(What you have to do): Go over the data and copy out each line with "pixels" in it.

(The input):

::::::

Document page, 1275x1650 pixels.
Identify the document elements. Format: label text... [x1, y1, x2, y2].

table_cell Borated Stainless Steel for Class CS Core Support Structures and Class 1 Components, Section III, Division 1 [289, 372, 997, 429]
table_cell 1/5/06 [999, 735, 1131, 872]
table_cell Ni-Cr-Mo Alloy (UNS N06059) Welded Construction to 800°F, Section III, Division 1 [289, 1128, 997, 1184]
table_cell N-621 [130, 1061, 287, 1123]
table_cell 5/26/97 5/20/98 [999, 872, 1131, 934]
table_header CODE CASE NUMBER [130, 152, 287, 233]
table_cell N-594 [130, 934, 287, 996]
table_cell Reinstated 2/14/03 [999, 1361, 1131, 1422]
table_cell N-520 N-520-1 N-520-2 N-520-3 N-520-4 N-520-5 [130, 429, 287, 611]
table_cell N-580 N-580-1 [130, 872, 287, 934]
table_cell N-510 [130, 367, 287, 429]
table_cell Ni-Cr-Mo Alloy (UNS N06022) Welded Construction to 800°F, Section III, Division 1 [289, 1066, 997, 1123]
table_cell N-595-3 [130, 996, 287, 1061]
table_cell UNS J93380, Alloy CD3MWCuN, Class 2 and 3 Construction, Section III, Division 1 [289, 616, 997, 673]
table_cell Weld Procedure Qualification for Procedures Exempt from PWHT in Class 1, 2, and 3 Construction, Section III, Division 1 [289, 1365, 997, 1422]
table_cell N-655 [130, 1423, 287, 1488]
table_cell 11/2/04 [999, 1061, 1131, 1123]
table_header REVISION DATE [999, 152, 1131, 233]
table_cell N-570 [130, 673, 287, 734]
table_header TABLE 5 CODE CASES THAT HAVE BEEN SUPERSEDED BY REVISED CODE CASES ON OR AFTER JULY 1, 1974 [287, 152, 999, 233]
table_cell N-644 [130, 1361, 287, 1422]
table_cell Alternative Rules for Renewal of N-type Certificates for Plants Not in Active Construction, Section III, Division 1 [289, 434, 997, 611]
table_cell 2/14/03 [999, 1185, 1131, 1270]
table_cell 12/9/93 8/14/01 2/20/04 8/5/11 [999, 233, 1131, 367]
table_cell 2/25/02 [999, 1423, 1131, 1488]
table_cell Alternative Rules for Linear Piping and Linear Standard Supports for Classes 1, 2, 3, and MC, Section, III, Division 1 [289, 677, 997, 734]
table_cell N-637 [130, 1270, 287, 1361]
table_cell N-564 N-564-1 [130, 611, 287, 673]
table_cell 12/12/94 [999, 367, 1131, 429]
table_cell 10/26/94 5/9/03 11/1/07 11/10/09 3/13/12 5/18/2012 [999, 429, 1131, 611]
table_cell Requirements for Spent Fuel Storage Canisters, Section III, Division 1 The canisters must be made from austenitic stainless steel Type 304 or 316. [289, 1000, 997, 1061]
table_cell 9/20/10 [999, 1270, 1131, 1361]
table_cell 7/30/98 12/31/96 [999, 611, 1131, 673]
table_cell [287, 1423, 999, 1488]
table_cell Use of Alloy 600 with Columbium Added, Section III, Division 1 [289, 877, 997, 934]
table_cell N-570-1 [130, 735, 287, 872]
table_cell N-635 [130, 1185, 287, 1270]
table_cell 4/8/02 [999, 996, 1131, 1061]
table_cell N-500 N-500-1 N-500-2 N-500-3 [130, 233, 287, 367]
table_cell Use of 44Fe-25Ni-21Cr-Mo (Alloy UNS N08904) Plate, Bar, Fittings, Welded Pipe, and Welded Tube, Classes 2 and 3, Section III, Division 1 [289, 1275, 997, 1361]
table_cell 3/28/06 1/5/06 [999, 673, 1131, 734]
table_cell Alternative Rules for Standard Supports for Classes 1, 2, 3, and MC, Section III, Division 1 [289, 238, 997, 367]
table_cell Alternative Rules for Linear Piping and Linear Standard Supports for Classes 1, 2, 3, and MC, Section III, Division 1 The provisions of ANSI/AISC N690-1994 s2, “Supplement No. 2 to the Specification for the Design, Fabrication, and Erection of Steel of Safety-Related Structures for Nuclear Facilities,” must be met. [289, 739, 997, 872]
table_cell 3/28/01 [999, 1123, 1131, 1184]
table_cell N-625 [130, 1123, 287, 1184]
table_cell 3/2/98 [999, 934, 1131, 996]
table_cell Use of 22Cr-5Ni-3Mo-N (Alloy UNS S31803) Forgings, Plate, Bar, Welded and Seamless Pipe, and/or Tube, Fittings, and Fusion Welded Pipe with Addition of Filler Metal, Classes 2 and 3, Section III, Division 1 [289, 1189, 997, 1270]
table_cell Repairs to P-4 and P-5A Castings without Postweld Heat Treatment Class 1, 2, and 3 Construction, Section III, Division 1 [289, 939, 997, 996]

::::::

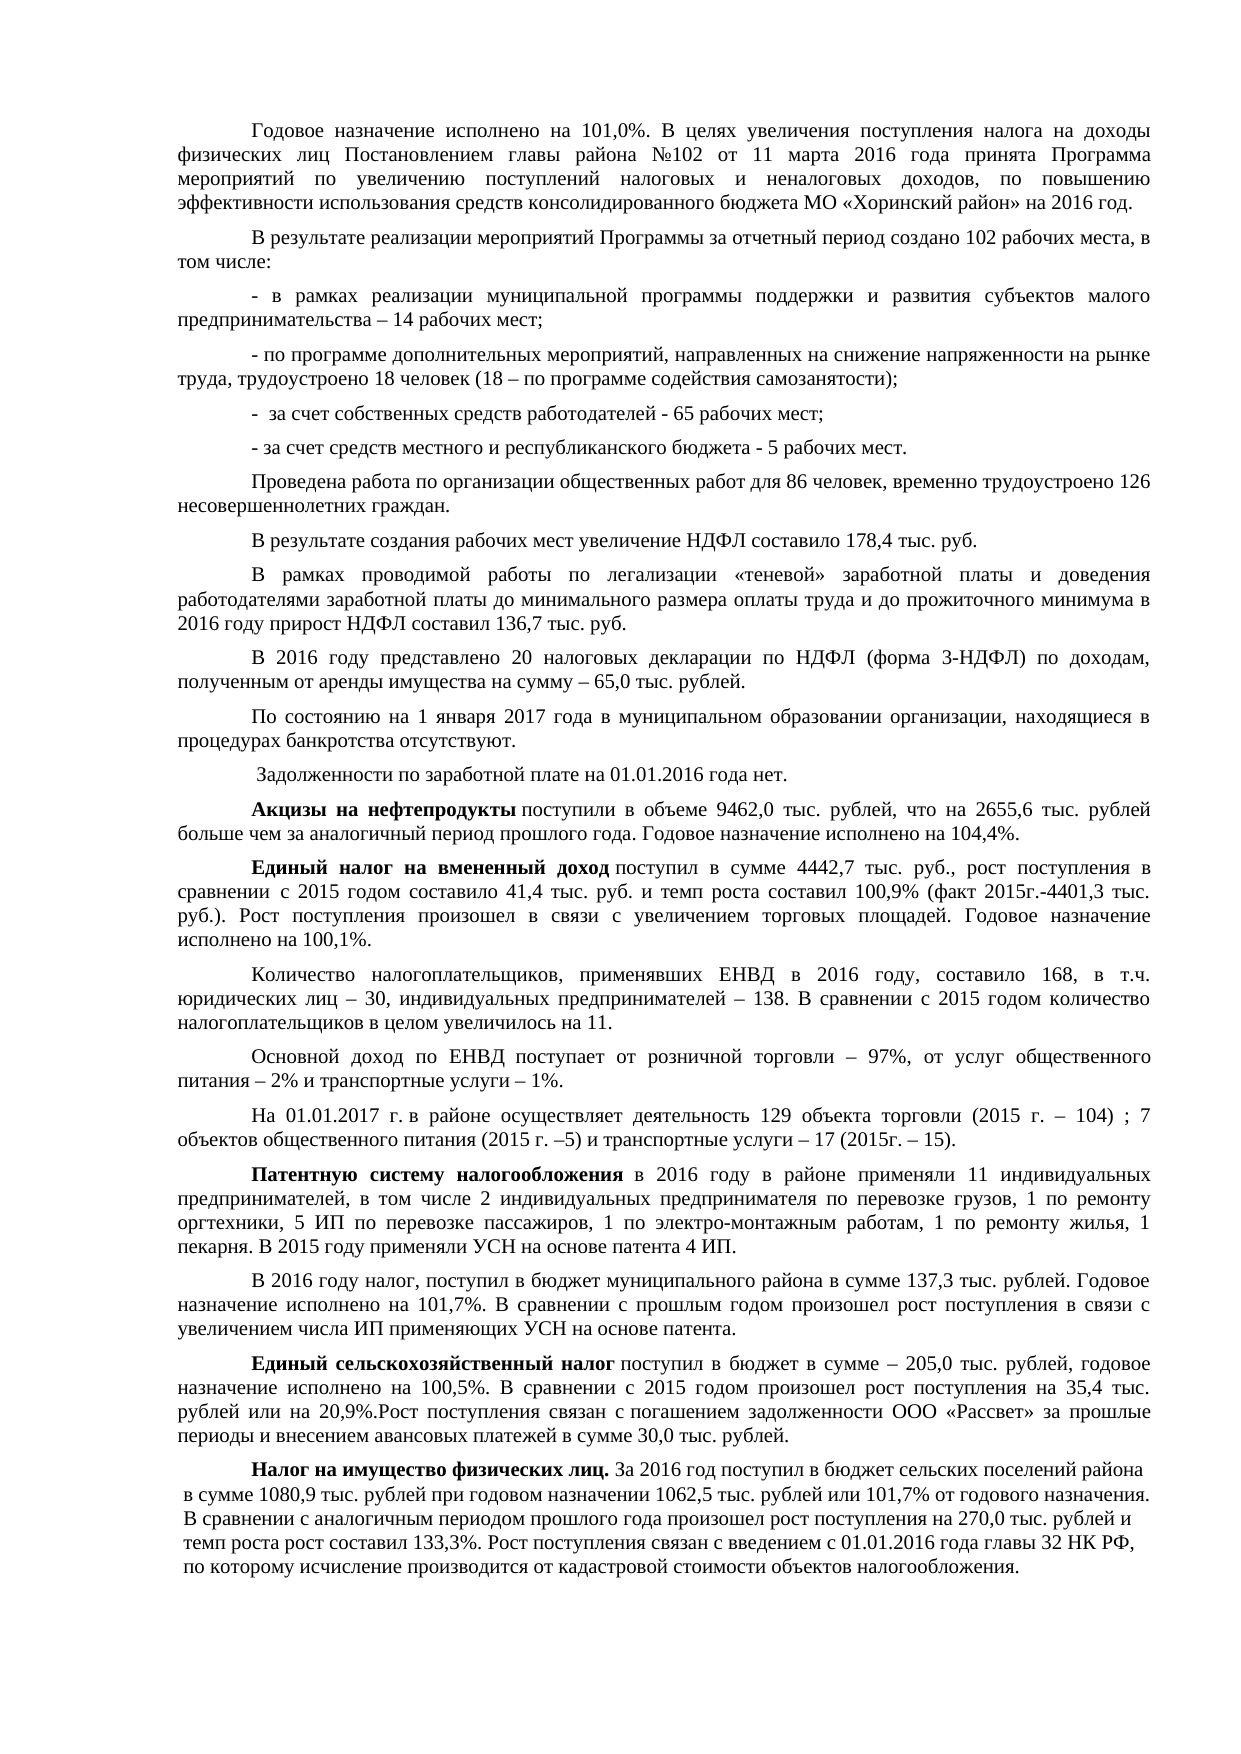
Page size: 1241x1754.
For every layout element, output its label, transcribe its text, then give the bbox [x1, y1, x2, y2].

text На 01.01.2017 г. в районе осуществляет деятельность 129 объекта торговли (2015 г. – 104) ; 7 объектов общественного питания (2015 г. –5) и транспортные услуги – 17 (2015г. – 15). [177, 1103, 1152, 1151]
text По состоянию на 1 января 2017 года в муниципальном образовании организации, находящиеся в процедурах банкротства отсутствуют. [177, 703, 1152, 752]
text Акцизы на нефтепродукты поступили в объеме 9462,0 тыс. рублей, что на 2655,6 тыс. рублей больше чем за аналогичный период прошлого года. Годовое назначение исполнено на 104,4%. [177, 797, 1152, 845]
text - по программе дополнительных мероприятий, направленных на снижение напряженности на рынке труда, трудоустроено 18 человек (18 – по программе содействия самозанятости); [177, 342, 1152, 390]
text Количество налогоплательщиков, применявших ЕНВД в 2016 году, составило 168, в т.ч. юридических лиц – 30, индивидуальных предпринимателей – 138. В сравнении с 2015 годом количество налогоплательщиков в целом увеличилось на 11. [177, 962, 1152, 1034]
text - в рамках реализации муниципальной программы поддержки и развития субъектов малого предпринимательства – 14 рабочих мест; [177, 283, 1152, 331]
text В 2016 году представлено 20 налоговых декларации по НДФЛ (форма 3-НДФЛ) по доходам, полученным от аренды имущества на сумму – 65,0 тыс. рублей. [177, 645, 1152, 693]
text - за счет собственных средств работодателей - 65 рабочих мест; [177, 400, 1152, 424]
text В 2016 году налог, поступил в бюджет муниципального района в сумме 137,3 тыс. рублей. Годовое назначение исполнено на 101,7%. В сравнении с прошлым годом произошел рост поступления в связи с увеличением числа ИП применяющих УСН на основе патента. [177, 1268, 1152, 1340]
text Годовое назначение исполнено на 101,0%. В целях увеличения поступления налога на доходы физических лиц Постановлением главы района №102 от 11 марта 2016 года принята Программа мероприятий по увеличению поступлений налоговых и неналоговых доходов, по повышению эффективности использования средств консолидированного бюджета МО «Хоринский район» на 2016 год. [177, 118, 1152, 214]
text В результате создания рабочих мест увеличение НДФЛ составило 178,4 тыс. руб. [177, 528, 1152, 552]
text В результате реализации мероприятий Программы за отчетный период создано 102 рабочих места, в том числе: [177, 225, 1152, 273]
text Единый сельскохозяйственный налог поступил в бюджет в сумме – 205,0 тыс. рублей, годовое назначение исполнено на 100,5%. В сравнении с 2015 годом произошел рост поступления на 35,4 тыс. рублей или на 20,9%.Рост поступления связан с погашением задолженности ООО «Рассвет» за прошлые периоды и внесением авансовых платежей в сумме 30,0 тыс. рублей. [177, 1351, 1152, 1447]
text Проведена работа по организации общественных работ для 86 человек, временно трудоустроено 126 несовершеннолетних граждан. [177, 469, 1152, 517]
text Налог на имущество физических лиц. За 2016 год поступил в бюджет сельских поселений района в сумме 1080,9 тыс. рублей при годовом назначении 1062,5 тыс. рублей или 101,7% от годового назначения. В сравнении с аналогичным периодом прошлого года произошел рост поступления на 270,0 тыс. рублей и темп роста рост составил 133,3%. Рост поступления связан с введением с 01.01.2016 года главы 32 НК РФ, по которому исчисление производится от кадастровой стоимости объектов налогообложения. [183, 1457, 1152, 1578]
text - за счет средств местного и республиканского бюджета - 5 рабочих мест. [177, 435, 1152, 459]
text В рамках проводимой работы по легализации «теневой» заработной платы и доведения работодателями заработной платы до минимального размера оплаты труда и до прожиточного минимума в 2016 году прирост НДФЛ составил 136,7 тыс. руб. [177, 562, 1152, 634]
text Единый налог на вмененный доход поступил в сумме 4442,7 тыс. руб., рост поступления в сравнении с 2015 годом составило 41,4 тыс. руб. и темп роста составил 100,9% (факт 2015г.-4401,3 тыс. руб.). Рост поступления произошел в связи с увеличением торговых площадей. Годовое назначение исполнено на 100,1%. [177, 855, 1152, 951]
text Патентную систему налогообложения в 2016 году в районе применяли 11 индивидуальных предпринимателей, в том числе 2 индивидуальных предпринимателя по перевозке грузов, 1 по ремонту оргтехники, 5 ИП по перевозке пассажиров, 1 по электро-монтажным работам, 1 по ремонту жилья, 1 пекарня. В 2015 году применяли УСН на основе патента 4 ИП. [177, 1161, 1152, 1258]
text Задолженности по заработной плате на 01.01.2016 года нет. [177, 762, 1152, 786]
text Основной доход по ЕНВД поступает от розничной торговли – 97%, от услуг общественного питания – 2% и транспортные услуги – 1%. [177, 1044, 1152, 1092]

::::::

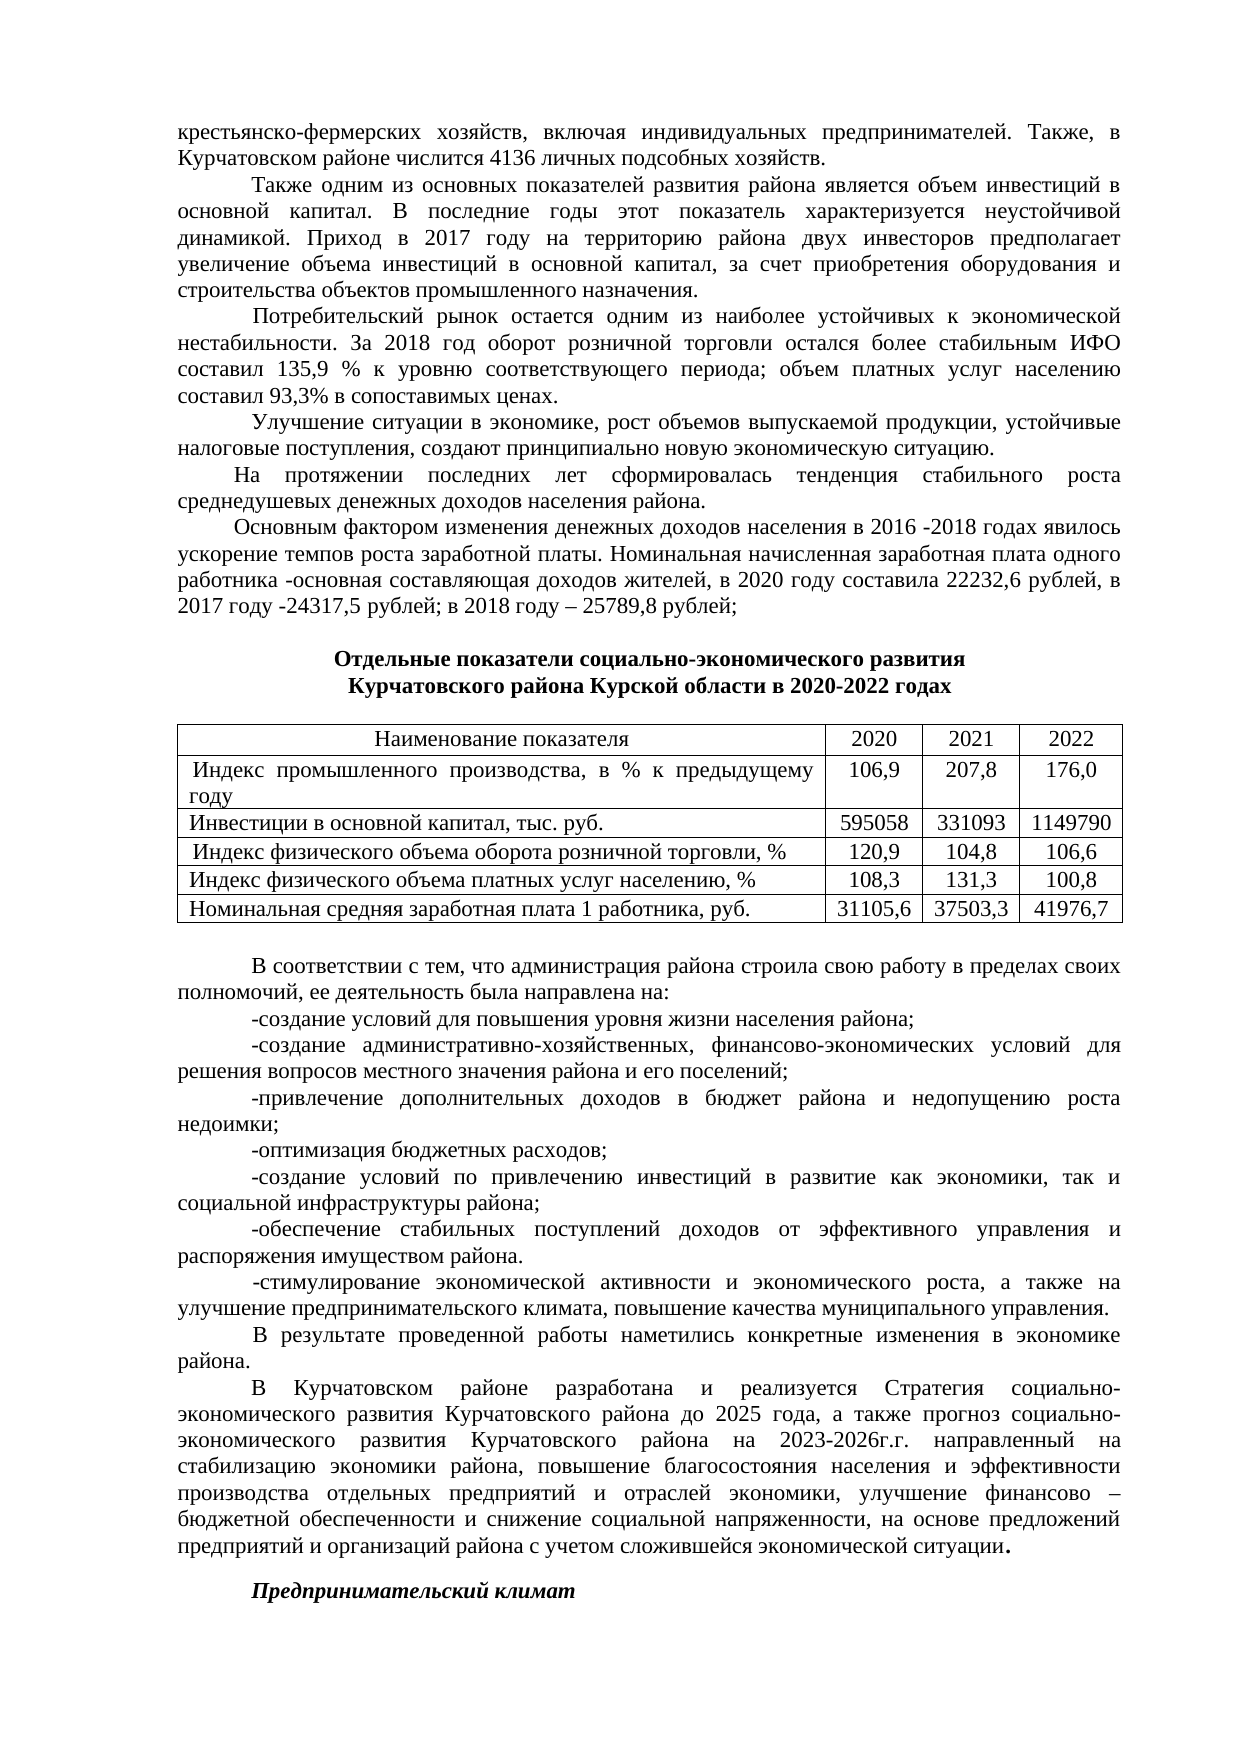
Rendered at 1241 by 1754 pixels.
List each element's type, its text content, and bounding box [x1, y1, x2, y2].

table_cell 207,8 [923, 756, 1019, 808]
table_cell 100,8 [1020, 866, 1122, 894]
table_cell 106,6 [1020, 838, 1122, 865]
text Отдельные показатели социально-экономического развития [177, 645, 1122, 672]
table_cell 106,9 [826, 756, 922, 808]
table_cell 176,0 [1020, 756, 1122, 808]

::::::

(Task output):
Document page, 1275x1650 pixels.
Rendered at 1241 by 1754 pixels.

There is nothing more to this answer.